## To-do item
Given the listing that follows, report all lines in which the string "Rumah" occurs.

## Supplied information
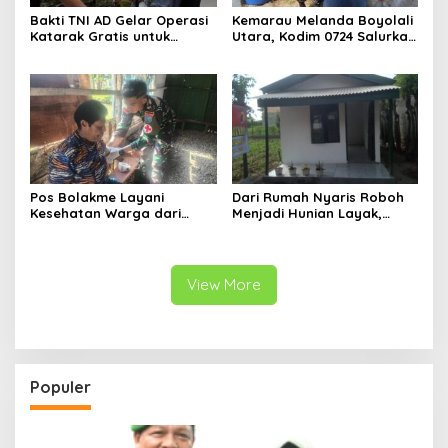
Bakti TNI AD Gelar Operasi
Kemarau Melanda Boyolali
Katarak Gratis untuk
Utara, Kodim 0724 Salurkan
Warga Madura
Air Bersih
Pos Bolakme Layani
Dari Rumah Nyaris Roboh
Kesehatan Warga dari
Menjadi Hunian Layak,
Rumah ke Rumah di Papua
Babinsa Kedungwaru
Pegunungan
Wujudkan Harapan Ibu Feri
View More
Populer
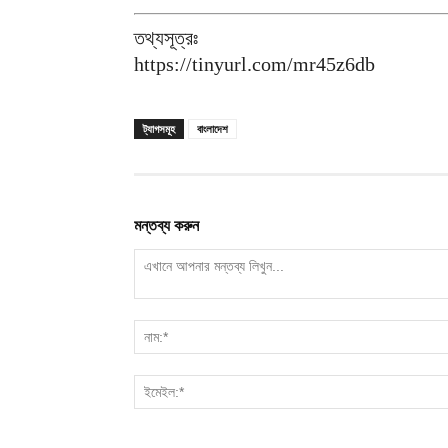
তথ্যসূত্রঃ
https://tinyurl.com/mr45z6db
ট্যাগসমূহ
বাংলাদেশ
মন্তব্য করুন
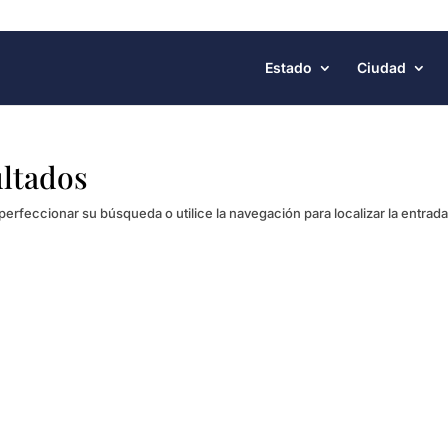
Estado
Ciudad
ultados
perfeccionar su búsqueda o utilice la navegación para localizar la entrada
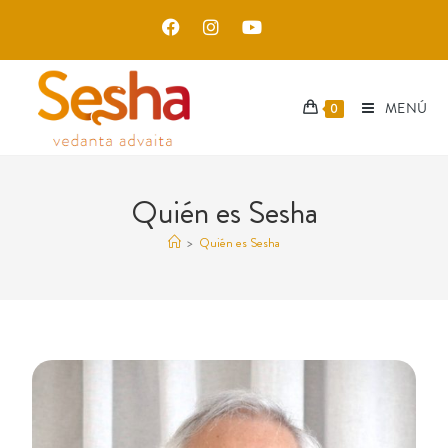
MENÚ
0
Quién es Sesha
>
Quién es Sesha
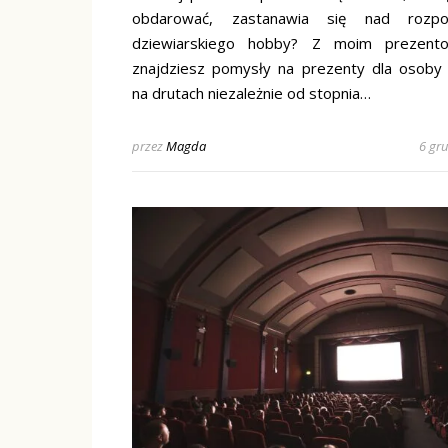
obdarować, zastanawia się nad rozpo
dziewiarskiego hobby? Z moim prezento
znajdziesz pomysły na prezenty dla osoby 
na drutach niezależnie od stopnia…
przez
Magda
6 gr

## Result of this task
Dari Rumah Nyaris Roboh
Rumah ke Rumah di Papua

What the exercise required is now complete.